■ OBJECTIVE ■
Copy the lines below word for word, without any of the pictures.

■ Data records ■
* * *
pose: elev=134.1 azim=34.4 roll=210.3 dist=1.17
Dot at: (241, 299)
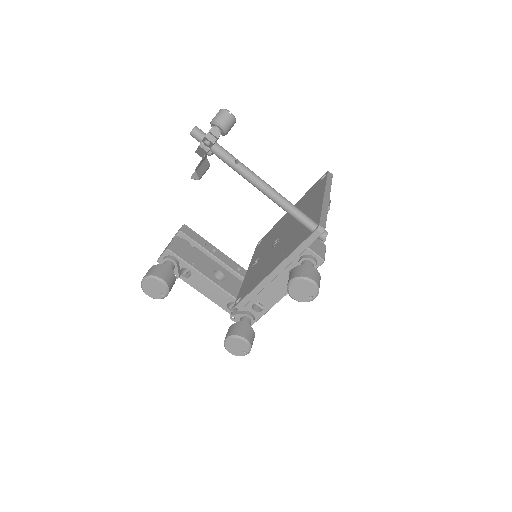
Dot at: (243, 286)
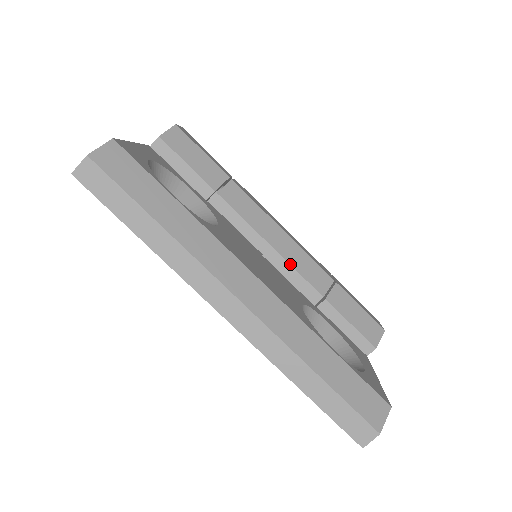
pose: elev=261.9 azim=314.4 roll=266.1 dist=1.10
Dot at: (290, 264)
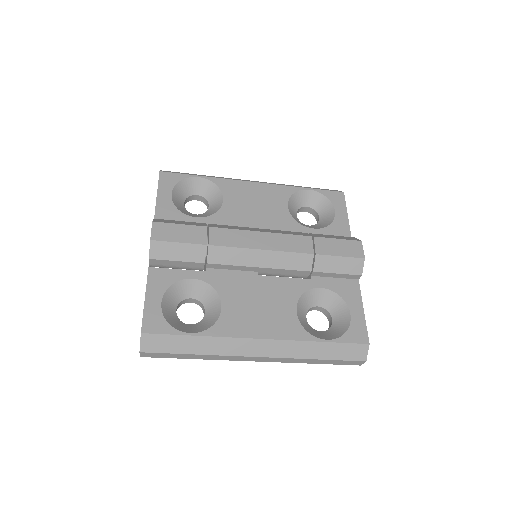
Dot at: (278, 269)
* * *
■ OUTPUT ■
pose: elev=134.1 azim=34.4 roll=210.3 dist=1.17
Dot at: (241, 299)
Dot at: (243, 286)
pose: elev=261.9 azim=314.4 roll=266.1 dist=1.10
Dot at: (290, 264)
Dot at: (278, 269)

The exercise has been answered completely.